* _WHAT YOU WILL DO_
Copy in full each of the lines below that contains the word "night".

* _TASK DATA_
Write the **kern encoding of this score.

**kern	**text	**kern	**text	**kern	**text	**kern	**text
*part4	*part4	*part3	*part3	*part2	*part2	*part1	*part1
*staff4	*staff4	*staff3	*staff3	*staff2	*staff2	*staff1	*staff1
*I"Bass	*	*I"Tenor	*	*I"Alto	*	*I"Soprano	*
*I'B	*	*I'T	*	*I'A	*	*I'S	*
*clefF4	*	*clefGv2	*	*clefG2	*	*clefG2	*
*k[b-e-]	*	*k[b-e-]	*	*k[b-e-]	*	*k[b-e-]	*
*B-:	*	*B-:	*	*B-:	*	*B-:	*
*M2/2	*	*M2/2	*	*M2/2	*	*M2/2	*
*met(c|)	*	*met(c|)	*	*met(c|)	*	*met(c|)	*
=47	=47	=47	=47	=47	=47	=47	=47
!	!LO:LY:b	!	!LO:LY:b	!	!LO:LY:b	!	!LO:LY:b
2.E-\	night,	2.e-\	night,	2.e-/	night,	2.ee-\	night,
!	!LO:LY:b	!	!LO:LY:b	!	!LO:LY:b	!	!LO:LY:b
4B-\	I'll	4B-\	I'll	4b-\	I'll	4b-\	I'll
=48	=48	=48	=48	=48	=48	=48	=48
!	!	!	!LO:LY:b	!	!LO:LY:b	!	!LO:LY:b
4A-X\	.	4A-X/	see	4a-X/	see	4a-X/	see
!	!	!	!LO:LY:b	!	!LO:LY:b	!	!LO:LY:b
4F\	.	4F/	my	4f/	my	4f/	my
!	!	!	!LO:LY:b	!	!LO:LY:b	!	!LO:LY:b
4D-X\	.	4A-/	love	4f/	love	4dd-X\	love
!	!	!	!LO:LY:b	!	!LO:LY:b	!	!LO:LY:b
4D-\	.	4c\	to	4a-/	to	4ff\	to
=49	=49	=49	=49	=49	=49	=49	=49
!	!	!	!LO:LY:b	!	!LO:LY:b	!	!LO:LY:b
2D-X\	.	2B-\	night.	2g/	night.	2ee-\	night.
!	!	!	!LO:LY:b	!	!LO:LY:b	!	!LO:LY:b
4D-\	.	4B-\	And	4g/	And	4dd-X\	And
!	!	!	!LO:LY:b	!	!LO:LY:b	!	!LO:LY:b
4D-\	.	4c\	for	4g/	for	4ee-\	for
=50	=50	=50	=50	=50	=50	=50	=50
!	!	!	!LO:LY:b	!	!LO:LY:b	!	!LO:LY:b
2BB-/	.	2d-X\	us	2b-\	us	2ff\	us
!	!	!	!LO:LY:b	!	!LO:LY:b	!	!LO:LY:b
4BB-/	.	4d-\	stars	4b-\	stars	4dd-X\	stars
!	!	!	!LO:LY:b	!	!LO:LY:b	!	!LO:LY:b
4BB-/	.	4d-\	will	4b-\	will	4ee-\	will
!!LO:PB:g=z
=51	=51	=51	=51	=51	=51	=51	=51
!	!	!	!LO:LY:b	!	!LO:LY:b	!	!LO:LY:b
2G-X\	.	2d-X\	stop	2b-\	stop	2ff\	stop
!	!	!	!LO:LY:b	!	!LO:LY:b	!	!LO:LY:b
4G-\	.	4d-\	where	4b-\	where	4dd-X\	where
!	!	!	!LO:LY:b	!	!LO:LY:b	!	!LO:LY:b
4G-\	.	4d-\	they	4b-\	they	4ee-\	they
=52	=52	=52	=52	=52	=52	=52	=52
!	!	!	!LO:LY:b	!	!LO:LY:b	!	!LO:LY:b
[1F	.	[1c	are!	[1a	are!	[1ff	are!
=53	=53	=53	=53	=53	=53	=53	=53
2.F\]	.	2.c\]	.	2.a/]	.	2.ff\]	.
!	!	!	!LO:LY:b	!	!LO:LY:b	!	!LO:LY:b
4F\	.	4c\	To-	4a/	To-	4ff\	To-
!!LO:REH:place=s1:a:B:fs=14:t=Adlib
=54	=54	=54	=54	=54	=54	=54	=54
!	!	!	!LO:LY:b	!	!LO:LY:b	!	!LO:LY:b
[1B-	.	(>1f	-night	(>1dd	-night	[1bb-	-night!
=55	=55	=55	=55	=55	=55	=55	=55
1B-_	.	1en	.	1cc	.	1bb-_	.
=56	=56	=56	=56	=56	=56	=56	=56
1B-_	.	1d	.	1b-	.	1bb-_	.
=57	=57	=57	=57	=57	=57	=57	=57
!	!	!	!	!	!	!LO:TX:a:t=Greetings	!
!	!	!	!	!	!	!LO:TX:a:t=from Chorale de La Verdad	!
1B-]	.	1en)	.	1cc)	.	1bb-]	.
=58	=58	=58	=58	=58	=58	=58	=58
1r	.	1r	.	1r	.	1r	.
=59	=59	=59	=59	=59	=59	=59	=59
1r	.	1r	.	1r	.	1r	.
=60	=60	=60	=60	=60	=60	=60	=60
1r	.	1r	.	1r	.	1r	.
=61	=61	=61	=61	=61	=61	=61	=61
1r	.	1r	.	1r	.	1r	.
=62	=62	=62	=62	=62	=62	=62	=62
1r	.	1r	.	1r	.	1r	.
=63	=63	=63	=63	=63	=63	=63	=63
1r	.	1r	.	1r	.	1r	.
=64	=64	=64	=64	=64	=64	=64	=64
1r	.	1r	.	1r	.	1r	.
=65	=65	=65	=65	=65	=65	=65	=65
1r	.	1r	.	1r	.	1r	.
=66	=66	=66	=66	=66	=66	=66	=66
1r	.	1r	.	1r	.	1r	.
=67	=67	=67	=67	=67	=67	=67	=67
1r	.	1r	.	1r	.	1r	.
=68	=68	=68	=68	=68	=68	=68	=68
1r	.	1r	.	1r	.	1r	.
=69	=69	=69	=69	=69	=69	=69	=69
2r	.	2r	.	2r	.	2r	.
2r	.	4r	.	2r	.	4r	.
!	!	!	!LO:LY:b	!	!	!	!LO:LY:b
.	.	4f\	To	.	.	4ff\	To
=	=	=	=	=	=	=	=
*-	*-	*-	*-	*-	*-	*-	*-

* _RESULT OF THE TASK_
2.E-\	night,	2.e-\	night,	2.e-/	night,	2.ee-\	night,
2D-X\	.	2B-\	night.	2g/	night.	2ee-\	night.
[1B-	.	(>1f	-night	(>1dd	-night	[1bb-	-night!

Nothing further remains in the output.